- **REQUIRED WORK**
Render all of the data as a JSON list of strings, one for each line of text, skipping blank lines and leaving out the pictures.

- **THE DATA**
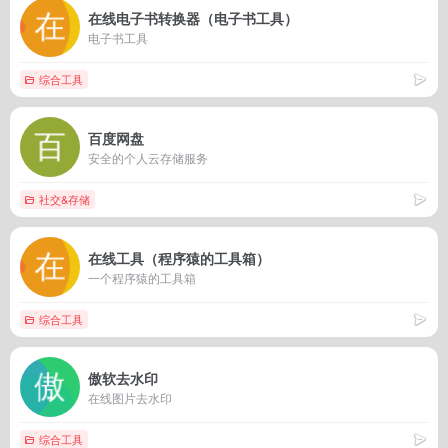
在线电子书转换器（电子书工具）
电子书工具
综合工具
百度网盘
安全的个人云存储服务
社交&存储
在线工具（程序猿的工具箱）
一个程序猿的工具箱
综合工具
傲软去水印
在线图片去水印
综合工具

- **RESULT FOR THIS TASK**
[
  "在线电子书转换器（电子书工具）",
  "电子书工具",
  "综合工具",
  "百度网盘",
  "安全的个人云存储服务",
  "社交&存储",
  "在线工具（程序猿的工具箱）",
  "一个程序猿的工具箱",
  "综合工具",
  "傲软去水印",
  "在线图片去水印",
  "综合工具"
]